柯克兰忽然笑了。而亚瑟站起身，慢慢走出房间。他知道自己是什么样的人，自然也清楚柯克兰为什么要做出这样的决定。在尼德霍格对阿尔弗雷德施下诅咒时，柯克兰承担了失去武力的那一半，阿尔弗雷德则丢失了所有记忆。在诅咒种下的那一刻，黑魔法师对着他亲爱的弟弟施了第二个魔法，将自己失去的力量转移给阿尔弗雷德，狡猾的柯克兰却付出了他生命中的所有时光，选择了自己的死亡。 
 
——亦是选择了亚瑟的新生。 
 
百年之后，他们终将再遇。 
 
火焰开始燃烧了，书页在房间里飞舞，卷曲而枯黄。黑色的火焰渐渐侵蚀了书架，蚕食着那破旧的年轮。如同一个巨大的齿轮，时隔一个世纪，在同样的地点，终究再一次转动。他望向窗外，那是了无止境的争斗、猜疑、战争，但那些刀剑与呐喊声终将被时间遗弃，掩埋在历史长流之中，如同他走过这个长廊般，将所有的悲伤抛在身后。 
 
“什么啊……说的好像一定料定我会启动这个诅咒一样。”亚瑟轻声说道，却缓缓露出一个微笑。他想起了阿尔弗雷德，想起了他不能死亡的理由——坦率的讲，意外的简单。 
 
他只是对那家伙的眼睛有一点点的心动而已。 
 
你比我幸运得多。亚瑟想起了柯克兰的话。 
 
他慢慢向着城堡外走去。

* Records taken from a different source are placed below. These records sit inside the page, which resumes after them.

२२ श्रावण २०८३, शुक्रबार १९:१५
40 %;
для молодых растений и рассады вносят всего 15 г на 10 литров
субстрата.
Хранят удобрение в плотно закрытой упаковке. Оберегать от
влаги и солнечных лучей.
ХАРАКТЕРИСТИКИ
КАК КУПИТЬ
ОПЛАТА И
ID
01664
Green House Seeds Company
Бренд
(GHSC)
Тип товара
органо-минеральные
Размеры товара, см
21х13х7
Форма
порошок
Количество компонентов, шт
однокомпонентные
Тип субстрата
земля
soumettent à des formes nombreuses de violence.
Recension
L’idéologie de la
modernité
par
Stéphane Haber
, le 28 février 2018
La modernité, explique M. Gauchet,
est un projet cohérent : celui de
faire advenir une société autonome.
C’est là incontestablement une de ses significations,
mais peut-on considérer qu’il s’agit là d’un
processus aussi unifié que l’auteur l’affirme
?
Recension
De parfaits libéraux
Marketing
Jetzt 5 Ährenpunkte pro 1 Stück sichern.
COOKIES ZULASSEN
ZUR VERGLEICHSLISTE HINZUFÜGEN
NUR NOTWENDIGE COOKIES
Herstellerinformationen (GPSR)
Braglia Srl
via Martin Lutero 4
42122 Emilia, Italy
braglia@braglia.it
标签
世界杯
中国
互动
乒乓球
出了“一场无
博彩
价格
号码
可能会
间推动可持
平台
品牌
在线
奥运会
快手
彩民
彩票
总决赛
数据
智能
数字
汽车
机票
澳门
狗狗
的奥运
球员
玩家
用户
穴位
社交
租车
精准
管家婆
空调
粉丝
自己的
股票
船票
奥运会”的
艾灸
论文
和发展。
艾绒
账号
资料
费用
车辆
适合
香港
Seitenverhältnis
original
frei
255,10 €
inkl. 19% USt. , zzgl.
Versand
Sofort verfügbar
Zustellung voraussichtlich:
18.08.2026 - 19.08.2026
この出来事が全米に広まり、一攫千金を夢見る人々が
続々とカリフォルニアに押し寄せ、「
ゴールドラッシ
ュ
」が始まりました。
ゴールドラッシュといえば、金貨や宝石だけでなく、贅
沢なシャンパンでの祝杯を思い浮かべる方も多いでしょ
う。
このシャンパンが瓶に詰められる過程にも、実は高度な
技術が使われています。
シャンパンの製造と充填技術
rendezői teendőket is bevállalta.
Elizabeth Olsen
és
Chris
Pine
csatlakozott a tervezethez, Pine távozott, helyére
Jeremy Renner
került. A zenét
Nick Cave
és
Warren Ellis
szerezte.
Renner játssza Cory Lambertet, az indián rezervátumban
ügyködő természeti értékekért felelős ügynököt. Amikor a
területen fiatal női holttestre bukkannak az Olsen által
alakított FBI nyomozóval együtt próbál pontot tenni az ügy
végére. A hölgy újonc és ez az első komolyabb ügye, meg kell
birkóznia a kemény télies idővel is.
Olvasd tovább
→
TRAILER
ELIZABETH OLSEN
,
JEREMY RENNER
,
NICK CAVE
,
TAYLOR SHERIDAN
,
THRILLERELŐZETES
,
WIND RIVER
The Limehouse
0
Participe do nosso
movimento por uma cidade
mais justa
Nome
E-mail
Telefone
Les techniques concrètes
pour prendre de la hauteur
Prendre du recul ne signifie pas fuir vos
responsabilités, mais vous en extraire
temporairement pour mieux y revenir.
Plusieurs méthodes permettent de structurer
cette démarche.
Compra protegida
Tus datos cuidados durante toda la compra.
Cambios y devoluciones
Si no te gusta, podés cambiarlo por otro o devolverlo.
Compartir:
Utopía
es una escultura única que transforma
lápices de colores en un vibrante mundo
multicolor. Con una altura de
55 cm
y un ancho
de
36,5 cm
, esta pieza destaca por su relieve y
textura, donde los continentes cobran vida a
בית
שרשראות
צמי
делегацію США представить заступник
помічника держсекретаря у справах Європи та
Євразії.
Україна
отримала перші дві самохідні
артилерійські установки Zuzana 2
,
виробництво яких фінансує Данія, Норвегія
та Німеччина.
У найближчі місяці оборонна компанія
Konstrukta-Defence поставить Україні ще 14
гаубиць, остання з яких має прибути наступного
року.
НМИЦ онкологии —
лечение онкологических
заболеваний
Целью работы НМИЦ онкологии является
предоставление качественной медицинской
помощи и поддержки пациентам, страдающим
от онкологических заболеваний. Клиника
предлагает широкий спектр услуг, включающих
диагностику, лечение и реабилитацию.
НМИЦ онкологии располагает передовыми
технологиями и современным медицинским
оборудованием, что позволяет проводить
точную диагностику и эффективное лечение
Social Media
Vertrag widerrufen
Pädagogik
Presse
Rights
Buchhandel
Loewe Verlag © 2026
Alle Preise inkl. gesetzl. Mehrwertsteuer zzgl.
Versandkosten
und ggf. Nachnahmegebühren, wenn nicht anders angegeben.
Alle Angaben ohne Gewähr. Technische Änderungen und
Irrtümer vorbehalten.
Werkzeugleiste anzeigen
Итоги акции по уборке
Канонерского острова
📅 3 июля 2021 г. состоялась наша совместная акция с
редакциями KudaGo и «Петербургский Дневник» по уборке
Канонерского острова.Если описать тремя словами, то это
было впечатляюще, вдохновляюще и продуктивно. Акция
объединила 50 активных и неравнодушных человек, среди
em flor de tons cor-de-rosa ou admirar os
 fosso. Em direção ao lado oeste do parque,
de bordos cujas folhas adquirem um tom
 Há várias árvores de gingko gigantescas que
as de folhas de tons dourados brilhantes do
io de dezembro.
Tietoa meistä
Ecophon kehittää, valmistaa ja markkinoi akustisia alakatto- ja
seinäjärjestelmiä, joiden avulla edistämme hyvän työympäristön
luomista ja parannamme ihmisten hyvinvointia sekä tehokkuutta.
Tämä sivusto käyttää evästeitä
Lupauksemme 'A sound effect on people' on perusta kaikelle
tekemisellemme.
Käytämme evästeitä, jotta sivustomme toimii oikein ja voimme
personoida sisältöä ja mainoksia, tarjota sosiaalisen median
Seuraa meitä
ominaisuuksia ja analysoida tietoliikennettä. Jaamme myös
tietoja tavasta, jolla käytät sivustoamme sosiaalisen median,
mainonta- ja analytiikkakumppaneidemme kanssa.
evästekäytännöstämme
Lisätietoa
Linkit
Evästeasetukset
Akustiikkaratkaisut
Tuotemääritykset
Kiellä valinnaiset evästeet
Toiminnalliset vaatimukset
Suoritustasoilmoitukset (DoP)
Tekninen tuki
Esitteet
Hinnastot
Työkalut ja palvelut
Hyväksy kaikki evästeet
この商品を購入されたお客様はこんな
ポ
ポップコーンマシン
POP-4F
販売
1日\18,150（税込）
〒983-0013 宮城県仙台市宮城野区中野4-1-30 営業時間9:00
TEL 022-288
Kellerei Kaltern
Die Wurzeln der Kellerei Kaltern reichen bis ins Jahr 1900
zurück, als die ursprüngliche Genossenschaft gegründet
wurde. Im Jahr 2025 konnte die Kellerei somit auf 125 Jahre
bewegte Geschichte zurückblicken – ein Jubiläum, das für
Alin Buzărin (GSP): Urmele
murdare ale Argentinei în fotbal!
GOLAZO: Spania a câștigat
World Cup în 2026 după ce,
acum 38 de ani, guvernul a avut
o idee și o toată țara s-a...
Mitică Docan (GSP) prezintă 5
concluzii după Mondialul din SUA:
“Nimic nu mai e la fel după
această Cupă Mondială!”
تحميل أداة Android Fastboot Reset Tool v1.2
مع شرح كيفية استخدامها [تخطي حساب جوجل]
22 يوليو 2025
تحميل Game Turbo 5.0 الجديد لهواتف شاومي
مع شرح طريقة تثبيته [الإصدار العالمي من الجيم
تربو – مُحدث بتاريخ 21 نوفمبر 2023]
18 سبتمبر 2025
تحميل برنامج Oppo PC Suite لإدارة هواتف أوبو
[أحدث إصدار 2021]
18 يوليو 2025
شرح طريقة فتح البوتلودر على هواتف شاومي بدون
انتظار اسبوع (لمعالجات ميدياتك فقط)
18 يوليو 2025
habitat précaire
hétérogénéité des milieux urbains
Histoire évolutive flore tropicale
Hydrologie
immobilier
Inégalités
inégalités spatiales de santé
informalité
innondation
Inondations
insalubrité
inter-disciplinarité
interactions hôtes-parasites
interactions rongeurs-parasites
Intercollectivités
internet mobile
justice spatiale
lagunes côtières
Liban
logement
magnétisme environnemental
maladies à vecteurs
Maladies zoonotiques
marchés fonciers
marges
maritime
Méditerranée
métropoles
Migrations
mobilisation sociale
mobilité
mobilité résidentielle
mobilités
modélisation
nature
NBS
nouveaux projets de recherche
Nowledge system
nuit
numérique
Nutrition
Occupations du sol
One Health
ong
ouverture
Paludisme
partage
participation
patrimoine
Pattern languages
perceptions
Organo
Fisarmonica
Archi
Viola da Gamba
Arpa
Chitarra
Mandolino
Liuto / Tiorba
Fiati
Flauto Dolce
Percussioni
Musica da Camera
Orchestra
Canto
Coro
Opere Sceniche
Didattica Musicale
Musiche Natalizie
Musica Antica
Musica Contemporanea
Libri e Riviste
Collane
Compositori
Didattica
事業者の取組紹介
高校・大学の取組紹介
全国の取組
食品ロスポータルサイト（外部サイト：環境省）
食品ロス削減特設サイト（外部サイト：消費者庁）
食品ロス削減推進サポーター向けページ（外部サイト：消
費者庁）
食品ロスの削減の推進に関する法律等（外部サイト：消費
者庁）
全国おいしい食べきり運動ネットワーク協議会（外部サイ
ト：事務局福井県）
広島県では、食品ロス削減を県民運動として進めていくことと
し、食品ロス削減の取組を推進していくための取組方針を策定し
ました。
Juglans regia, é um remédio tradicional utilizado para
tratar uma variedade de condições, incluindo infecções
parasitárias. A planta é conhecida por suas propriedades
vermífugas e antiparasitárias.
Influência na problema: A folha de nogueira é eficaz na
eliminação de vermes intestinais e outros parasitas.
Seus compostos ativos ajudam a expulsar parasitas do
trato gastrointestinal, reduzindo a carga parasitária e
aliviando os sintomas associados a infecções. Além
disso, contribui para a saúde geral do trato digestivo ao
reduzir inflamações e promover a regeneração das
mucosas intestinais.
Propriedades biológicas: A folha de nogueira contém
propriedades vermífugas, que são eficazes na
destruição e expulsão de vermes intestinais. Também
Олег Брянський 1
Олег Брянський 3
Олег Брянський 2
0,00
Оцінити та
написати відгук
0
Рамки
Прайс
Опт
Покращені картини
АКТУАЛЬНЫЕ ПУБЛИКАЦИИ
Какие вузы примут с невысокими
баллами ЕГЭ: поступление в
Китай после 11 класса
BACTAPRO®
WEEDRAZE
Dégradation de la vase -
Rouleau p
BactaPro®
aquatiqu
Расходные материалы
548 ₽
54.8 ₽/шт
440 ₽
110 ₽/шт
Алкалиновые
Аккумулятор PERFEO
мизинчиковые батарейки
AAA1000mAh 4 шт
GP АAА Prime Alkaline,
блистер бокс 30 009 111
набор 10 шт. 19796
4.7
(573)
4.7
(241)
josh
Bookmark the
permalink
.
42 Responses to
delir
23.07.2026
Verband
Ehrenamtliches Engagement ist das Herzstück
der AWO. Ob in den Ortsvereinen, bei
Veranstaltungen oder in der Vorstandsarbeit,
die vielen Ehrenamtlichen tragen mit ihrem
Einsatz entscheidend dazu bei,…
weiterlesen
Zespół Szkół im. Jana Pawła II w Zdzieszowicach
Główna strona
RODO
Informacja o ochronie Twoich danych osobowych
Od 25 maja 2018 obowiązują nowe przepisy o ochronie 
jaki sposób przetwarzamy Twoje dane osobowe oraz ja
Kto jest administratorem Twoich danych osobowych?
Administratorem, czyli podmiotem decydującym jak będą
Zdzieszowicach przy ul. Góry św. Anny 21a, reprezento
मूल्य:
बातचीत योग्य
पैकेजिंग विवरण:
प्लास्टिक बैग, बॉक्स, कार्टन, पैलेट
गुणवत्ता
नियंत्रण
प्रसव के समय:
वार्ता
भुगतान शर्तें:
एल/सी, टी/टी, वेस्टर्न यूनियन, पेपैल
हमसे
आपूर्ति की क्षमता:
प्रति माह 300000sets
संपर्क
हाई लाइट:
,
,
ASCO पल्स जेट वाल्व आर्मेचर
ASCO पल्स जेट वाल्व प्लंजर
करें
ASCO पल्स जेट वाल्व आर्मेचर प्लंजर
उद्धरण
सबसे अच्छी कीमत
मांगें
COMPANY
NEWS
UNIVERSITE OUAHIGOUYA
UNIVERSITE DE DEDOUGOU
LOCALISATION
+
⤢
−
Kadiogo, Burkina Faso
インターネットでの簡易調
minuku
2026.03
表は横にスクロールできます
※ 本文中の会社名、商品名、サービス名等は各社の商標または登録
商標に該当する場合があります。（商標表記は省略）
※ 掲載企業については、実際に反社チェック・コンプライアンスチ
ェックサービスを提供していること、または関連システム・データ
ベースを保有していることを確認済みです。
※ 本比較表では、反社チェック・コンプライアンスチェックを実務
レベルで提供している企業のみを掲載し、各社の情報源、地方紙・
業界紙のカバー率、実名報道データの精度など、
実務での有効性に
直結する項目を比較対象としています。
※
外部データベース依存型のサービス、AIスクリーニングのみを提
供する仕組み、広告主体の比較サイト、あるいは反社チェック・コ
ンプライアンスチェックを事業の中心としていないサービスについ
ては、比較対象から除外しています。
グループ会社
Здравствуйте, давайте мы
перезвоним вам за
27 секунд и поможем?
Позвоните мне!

他当然要比柯克兰幸运得多，因为古老的黑魔法师已经随着时间的洪流埋葬在了大地之下，成为永久的过去式，而亚瑟却能活下去，与阿尔弗雷德创造新的记忆。 
 
 
现在是时候履行诺言了，亚瑟回过头望着燃烧的城堡，闭上了双眼。记忆如同潮水般涌入大脑，在鲜血与硝烟过后，是阿尔弗雷德那张狼狈的脸，他注视着亚瑟，黑色的火焰在他的瞳孔里摇曳，似乎倒映着整个世界。 
 
亚瑟突然理解柯克兰给予阿尔弗雷德“Oblivion”这个单词的含义了。 
 
——即是遗忘，也是赦免。 
 
 
城堡开始渐渐的土崩瓦解，巨大的魔法阵发出了耀眼的光，如同初生的太阳般熠熠生辉，温暖无比。那光芒越来越亮，直到最后，似乎照亮了天空。 
 
 
亚瑟再次醒来的时候，感到自己被压在了雪原之下，力气被抽干了般一动不能动。察觉到他的动静，身旁的阿尔弗雷德动了动翅膀。冰川与岩石构成了一个简易的框架，将他们禁锢在小小的空间之中。亚瑟对上阿尔弗雷德的目光，有些好笑的看着他脸上残存的眼泪，喉咙却烧灼般发痛，一句话也说不出来。最终，阿尔弗雷德抵住亚瑟的额头，有些莽撞的吻上他的嘴唇，仿佛就此迎接着下一个世纪。